Embora a versão oficial indique que a decisão se deve a motivos pessoais e profissionais, crescem as suspeitas de que a governante tenha sido forçada a renunciar ao seu mandato.
O activista pan-africano de direitos humanos Adriano Nuvunga considera que esta situação não representa apenas uma substituição administrativa, mas sim uma retirada nos bastidores do partido Frelimo de um mandato que foi legitimamente conquistado nas urnas.
A contestação centra-se na legitimidade eleitoral de Margarida Mapandzene Chongo, que não ocupava o cargo apenas por nomeação, mas liderava a lista que arrecadou 437.921 votos, correspondendo a 78,23% dos votos expressos em Gaza, resultados que foram devidamente validados e proclamados pelo Conselho Constitucional (CC).
Em uma carta endereçada à Presidente do Conselho Constitucional, Prof.ª Doutora Lúcia da Luz Ribeiro, Nuvunga enfatiza que a soberania pertence aos cidadãos e não às estruturas partidárias.
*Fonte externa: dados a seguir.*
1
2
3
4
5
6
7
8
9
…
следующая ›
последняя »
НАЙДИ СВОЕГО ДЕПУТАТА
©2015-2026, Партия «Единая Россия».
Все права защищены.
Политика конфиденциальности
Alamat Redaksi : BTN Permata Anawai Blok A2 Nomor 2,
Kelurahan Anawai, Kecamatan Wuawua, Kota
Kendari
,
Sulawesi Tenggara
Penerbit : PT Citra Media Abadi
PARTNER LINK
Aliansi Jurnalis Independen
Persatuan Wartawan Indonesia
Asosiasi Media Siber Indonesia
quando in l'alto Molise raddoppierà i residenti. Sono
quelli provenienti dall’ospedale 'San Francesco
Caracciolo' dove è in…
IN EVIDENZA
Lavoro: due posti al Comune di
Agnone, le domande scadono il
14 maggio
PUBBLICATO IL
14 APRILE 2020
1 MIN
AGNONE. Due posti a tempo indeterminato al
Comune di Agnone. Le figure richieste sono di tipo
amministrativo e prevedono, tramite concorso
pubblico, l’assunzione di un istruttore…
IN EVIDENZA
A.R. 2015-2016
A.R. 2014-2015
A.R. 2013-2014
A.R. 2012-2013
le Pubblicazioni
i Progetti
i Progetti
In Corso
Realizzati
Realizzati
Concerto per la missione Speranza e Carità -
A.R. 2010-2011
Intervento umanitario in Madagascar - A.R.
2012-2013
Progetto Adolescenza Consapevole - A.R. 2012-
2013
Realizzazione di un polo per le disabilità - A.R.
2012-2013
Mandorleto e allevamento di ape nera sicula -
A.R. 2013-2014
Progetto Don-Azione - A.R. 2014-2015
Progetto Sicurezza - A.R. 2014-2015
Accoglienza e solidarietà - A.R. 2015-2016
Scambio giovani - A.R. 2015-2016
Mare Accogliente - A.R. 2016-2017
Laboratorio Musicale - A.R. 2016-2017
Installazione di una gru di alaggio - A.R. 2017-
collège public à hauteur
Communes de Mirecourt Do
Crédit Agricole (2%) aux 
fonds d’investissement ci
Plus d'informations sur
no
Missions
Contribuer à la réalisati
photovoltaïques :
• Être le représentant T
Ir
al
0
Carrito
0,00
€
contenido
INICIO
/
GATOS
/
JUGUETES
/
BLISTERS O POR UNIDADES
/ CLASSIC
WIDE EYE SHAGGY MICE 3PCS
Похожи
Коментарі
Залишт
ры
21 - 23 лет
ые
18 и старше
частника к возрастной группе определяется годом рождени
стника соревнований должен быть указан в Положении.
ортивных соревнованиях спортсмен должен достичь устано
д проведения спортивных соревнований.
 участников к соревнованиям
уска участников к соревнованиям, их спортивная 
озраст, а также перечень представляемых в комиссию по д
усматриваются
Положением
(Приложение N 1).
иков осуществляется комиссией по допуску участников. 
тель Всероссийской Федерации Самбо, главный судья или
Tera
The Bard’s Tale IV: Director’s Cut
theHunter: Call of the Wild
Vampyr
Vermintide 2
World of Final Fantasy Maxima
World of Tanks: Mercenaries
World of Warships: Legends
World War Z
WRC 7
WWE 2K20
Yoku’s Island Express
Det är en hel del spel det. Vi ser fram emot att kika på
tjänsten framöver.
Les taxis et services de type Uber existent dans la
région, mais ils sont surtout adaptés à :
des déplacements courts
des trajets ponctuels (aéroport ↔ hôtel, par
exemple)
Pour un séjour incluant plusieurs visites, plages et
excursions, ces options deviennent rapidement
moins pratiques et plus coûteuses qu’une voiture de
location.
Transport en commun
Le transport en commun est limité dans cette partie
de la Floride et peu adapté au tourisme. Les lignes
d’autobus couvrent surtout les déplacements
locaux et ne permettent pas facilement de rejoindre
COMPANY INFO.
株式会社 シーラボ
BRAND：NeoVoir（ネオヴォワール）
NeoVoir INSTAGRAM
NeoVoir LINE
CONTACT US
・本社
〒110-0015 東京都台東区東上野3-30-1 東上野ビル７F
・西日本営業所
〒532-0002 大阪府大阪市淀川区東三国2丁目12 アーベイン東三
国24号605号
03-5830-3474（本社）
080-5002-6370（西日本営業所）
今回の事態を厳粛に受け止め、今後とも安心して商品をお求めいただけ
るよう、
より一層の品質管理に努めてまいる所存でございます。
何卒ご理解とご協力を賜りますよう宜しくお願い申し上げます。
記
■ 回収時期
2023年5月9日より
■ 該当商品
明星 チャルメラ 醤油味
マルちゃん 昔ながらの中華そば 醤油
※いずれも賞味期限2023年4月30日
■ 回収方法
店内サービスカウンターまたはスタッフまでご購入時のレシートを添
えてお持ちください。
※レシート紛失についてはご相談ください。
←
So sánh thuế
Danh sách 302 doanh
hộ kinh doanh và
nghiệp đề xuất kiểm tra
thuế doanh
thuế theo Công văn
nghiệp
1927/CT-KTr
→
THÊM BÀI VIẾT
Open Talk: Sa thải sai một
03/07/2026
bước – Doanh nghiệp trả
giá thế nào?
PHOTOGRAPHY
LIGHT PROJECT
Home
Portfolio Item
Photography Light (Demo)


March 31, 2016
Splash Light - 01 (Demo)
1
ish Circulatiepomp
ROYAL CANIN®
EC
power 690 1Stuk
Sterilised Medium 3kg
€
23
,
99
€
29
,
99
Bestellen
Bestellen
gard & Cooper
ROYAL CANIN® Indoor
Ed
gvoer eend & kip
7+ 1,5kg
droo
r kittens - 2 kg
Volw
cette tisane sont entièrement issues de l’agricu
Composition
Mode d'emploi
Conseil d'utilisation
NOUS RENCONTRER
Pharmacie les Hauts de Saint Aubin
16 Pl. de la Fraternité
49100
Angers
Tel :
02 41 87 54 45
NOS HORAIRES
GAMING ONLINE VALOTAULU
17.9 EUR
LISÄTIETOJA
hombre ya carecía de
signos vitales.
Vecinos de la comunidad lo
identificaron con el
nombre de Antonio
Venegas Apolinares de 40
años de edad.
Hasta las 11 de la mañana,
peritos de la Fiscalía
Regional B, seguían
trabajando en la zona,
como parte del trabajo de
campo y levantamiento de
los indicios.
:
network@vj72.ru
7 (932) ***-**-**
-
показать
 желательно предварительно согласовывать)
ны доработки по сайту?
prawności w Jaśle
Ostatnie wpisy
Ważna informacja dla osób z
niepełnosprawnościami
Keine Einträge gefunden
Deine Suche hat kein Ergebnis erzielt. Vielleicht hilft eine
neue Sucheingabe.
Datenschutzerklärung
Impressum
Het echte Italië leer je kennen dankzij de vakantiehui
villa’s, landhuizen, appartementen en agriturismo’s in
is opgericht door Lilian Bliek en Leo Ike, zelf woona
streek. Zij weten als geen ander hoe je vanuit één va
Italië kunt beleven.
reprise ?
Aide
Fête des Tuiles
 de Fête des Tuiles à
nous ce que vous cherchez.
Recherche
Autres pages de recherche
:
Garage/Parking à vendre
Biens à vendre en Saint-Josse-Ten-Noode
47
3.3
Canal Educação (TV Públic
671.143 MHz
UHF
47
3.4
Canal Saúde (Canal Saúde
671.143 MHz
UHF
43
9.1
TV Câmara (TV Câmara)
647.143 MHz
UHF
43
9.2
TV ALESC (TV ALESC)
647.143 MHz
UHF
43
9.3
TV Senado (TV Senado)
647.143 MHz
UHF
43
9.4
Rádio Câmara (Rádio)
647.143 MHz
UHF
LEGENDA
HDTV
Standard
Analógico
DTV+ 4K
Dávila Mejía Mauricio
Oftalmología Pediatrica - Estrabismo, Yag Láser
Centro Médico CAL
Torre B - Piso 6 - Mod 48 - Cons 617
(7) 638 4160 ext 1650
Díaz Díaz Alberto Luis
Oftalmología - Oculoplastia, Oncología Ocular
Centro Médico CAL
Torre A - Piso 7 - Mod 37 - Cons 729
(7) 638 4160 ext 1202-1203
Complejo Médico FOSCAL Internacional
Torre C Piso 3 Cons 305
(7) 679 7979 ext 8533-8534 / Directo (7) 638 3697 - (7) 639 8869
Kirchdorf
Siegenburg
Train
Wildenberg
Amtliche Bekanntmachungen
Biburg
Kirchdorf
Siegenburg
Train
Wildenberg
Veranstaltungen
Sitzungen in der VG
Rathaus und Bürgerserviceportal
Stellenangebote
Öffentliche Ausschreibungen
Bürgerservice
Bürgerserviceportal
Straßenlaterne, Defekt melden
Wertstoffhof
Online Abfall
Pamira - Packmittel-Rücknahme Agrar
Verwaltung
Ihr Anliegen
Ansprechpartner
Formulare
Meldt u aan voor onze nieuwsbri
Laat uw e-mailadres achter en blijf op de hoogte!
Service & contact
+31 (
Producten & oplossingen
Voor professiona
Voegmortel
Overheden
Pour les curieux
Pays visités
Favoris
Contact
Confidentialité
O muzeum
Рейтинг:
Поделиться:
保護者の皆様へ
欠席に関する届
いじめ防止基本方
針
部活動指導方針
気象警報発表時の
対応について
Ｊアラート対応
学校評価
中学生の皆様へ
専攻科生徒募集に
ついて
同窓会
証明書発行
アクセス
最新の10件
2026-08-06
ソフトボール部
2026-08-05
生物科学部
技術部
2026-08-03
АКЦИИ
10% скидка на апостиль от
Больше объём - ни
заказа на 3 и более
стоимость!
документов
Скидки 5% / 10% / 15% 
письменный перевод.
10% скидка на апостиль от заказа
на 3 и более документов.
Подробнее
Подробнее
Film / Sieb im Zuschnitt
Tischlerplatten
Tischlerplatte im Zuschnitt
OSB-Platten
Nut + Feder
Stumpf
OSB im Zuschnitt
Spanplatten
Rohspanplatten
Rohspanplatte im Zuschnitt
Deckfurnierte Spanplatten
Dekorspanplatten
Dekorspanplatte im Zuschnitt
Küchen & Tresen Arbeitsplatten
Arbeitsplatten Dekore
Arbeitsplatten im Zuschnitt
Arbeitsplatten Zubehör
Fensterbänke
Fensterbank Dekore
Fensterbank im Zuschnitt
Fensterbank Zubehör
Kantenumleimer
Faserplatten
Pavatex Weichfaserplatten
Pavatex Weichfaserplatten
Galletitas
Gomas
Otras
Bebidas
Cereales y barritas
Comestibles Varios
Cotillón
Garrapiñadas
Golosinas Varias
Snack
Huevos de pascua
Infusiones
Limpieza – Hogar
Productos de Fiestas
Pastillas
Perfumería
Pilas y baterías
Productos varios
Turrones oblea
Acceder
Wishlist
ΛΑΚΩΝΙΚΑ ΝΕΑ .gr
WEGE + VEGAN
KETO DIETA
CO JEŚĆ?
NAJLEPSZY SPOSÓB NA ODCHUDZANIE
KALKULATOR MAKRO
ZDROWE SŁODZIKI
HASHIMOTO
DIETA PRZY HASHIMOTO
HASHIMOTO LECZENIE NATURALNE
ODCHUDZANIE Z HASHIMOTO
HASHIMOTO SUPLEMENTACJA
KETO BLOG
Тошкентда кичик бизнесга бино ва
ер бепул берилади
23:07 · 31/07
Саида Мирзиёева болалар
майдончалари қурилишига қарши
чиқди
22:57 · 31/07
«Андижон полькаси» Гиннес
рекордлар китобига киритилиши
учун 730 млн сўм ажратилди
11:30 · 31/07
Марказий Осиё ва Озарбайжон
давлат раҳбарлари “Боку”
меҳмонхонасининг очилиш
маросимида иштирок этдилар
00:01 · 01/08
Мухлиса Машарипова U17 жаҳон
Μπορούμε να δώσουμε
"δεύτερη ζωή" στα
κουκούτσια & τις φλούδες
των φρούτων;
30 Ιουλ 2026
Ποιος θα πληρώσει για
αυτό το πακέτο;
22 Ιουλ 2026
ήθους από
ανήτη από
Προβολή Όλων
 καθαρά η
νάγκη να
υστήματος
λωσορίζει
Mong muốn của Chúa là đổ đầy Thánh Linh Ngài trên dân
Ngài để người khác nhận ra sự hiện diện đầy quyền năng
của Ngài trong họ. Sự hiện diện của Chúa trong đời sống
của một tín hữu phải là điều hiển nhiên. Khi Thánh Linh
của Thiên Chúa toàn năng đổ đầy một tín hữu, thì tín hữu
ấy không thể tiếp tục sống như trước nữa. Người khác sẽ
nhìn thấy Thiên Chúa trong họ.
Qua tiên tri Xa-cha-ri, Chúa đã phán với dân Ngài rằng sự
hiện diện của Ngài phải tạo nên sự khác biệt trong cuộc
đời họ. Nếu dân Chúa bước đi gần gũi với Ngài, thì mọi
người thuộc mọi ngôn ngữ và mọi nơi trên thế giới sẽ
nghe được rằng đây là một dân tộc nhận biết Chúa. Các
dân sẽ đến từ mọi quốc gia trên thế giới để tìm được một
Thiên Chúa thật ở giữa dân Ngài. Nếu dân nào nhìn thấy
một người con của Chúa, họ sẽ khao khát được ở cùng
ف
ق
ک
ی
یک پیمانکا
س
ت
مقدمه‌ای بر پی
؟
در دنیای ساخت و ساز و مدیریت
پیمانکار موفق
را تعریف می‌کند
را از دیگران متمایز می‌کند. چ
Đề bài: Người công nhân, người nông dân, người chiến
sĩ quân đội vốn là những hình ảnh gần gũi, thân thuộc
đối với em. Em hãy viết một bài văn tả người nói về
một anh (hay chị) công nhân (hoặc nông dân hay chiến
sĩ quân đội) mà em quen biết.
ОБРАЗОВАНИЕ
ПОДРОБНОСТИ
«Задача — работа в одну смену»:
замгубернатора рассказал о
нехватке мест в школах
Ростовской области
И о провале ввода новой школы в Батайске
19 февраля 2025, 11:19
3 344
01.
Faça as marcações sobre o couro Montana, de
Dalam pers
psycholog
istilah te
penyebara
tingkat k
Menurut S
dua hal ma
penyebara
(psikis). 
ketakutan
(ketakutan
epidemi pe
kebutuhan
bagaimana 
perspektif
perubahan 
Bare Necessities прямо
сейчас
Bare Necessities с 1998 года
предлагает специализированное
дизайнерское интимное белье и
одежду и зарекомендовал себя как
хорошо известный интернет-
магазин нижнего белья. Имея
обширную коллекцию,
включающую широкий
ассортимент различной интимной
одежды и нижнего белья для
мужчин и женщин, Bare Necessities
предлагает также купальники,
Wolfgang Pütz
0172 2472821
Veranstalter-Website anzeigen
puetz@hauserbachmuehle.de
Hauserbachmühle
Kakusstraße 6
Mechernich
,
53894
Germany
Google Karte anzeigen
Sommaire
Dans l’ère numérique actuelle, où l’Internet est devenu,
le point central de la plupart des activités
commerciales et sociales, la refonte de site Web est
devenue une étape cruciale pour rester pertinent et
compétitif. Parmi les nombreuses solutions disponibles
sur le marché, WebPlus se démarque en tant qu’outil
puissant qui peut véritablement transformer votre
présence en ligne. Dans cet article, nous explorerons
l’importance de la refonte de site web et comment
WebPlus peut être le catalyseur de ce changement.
A missiva alerta que a imposição de um novo governador sem o aval popular directo contraria os princípios fundamentais da democracia.
O documento apela para que o Conselho Constitucional não se limite a proclamar resultados eleitorais, mas que adopte uma postura activa na defesa e preservação da vontade popular contra decisões partidárias arbitrárias.
O posicionamento reforça a importância de que o mandato atribuído pelo eleitorado de Gaza seja protegido de forma intransigente pelo órgão máximo de justiça eleitoral do país.